Task material: Begin
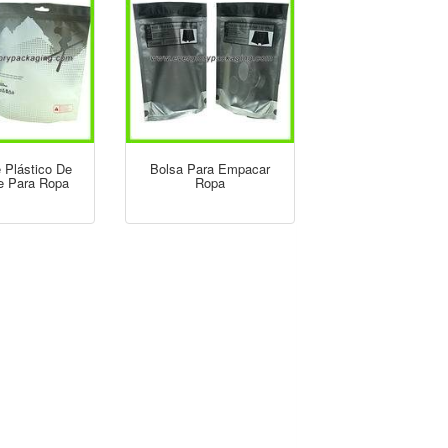
 Plástico De
Bolsa Para Empacar
e Para Ropa
Ropa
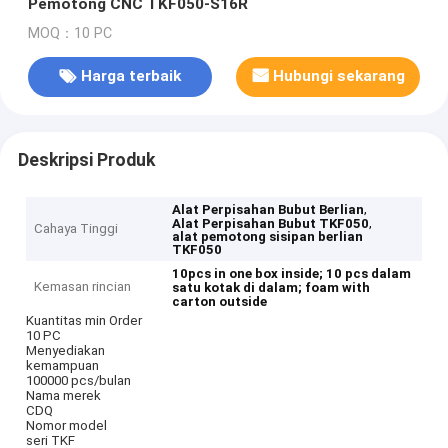
Pemotong CNC TKF050-S16R
MOQ：10 PC
Harga terbaik
Hubungi sekarang
Deskripsi Produk
,
Alat Perpisahan Bubut Berlian
,
Alat Perpisahan Bubut TKF050
Cahaya Tinggi
alat pemotong sisipan berlian
TKF050
10pcs in one box inside;
10 pcs dalam
Kemasan rincian
satu kotak di dalam;
foam with
carton outside
Kuantitas min Order
10 PC
Menyediakan
kemampuan
100000 pcs/bulan
Nama merek
CDQ
Nomor model
seri TKF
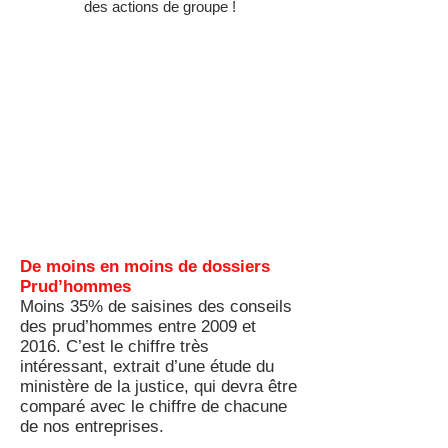
des actions de groupe !
De moins en moins de dossiers
Prud’hommes
Moins 35% de saisines des conseils
des prud’hommes entre 2009 et
2016. C’est le chiffre très
intéressant, extrait d’une étude du
ministère de la justice, qui devra être
comparé avec le chiffre de chacune
de nos entreprises.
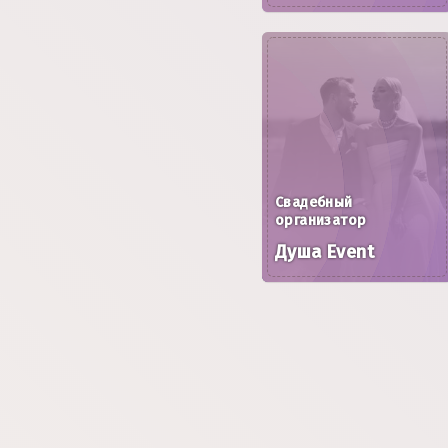
Свадебный
организатор
Душа Event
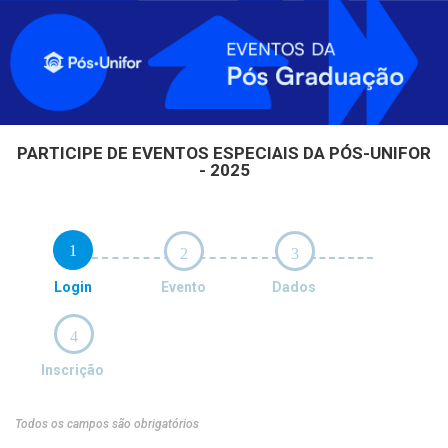
PARTICIPE DE EVENTOS ESPECIAIS DA PÓS-UNIFOR
- 2025
1
2
3
Login
Evento
Dados
4
Inscrição
Todos os campos são obrigatórios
Task material: End
What the exercise asks »
All of the entries above are to be duplicated exactly, with every image left out.

Output of the task »
 Plástico De
Bolsa Para Empacar
e Para Ropa
Ropa
Pemotong CNC TKF050-S16R
MOQ：10 PC
Harga terbaik
Hubungi sekarang
Deskripsi Produk
,
Alat Perpisahan Bubut Berlian
,
Alat Perpisahan Bubut TKF050
Cahaya Tinggi
alat pemotong sisipan berlian
TKF050
10pcs in one box inside;
10 pcs dalam
Kemasan rincian
satu kotak di dalam;
foam with
carton outside
Kuantitas min Order
10 PC
Menyediakan
kemampuan
100000 pcs/bulan
Nama merek
CDQ
Nomor model
seri TKF
des actions de groupe !
De moins en moins de dossiers
Prud’hommes
Moins 35% de saisines des conseils
des prud’hommes entre 2009 et
2016. C’est le chiffre très
intéressant, extrait d’une étude du
ministère de la justice, qui devra être
comparé avec le chiffre de chacune
de nos entreprises.
Свадебный
организатор
Душа Event
PARTICIPE DE EVENTOS ESPECIAIS DA PÓS-UNIFOR
- 2025
1
2
3
Login
Evento
Dados
4
Inscrição
Todos os campos são obrigatórios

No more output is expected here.